**Stored data**

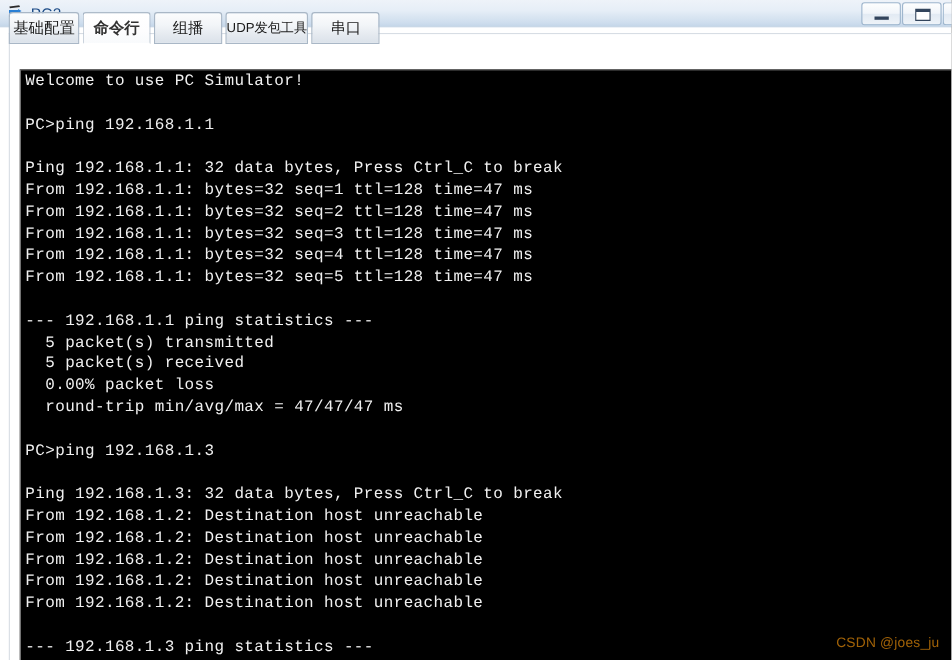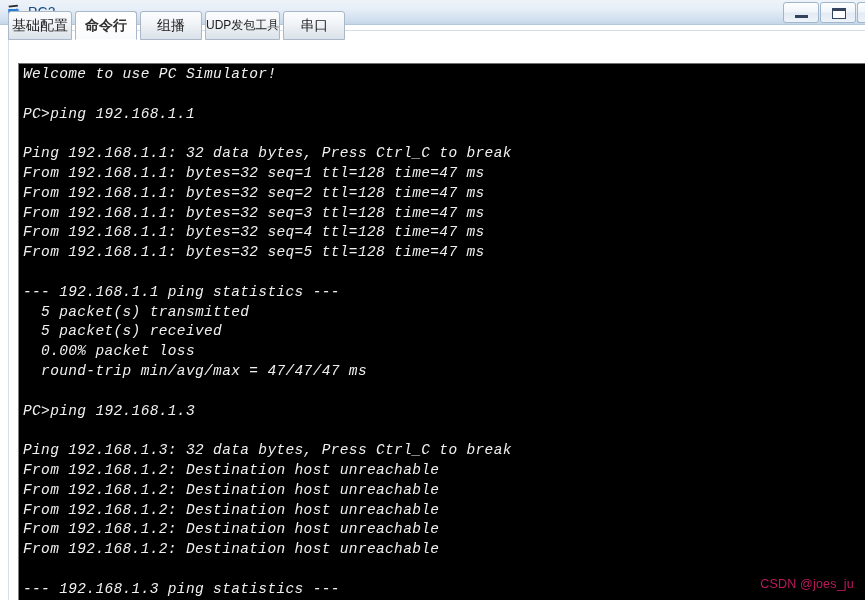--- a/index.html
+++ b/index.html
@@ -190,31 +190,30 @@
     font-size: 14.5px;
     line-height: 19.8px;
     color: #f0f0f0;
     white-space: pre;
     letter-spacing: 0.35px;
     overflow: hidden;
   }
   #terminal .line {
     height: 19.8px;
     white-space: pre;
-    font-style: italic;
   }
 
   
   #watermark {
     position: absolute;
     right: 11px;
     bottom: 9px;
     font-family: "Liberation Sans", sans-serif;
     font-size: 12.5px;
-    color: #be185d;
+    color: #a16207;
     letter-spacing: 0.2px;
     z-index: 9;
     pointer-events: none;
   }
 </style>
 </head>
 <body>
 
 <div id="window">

**Task requirements**
Scan the entries above for the line containing "line-height: 19.8px;", and copy it and all lines after it exactly, down to and including the line containing "letter-spacing: 0.2px;".

**Result below**
     line-height: 19.8px;
     color: #f0f0f0;
     white-space: pre;
     letter-spacing: 0.35px;
     overflow: hidden;
   }
   #terminal .line {
     height: 19.8px;
     white-space: pre;
-    font-style: italic;
   }
 
   
   #watermark {
     position: absolute;
     right: 11px;
     bottom: 9px;
     font-family: "Liberation Sans", sans-serif;
     font-size: 12.5px;
-    color: #be185d;
+    color: #a16207;
     letter-spacing: 0.2px;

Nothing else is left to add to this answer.